DESCRIPTION – Designed for people with celiac disease or with non-celiac gluten sensitivity.  It excludes foods containing gluten which is a protein found in wheat, barley, rye and triticale which is a cross between wheat and rye.

FOOD IT ALLOWS – Any food that does not contain gluten – legumes, seeds, nuts, eggs, meat, fish, poultry (not breaded, batter-coated or marinated), fruits, vegetables, most dairy products and any grains that do not contain gluten such as amaranth, buckwheat, or quinoa.

FOOD IT EXCLUDES – Any food containing wheat, barley, rye and triticale. Will need to read food labels and avoid any suspected food with gluten unless labeled “gluten-free”
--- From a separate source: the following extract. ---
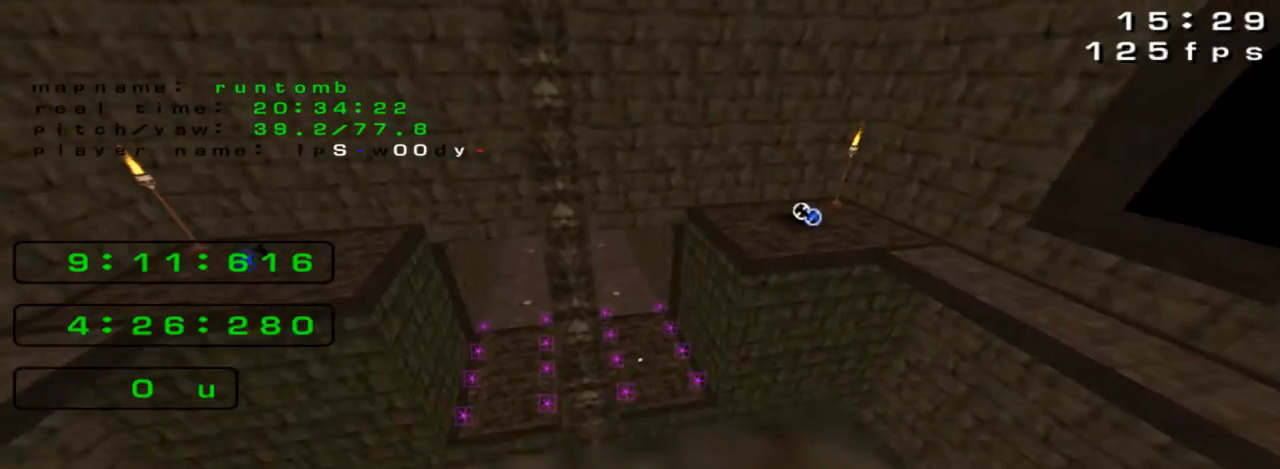
{"keys": [], "events": []}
·         People with celiac disease or non-celiac gluten sensitivity will experience significant relief and reduction in complications and can lead a healthy life

·         May encourage increase in fruits and vegetables


·         Can be hard to follow

·         Some gluten-free foods may not be enriched with iron, fiber, folate, or calcium

·         Will have to be careful about cross-contamination of gluten-free foods at home or when eating away from home such as at restaurants, school, etc.
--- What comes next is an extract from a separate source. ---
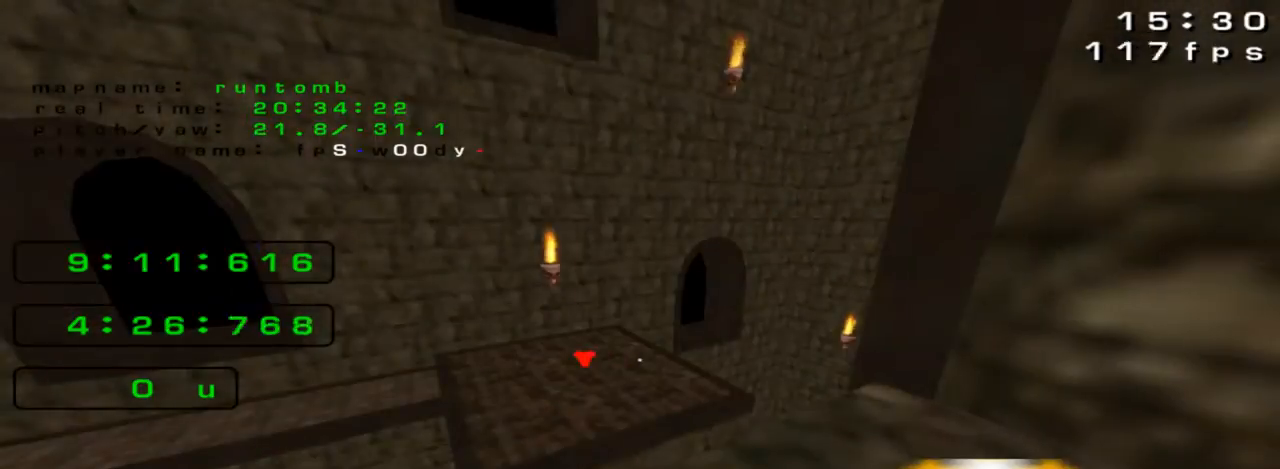
{"keys": [], "events": []}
·         For those with celiac disease, this is a life-long rigid dietary pattern

·         Gluten-free products can be more expensive

·         Those with celiac disease can feel socially isolated when eating out with family or friends due to limited food choices

 Which diet is suitable for most people?   It’s a tie – either the Mediterranean diet or the DASH diet.  They’re both:

 *Easy to follow

*Can be used as a lifelong diet plan

*All food groups are allowed

*They could result in weight loss

*Helpful in improving cardiovascular health

 How you eat – your diet - can have a huge impact on your overall health.  Make your way of eating be a positive impact on your way of life.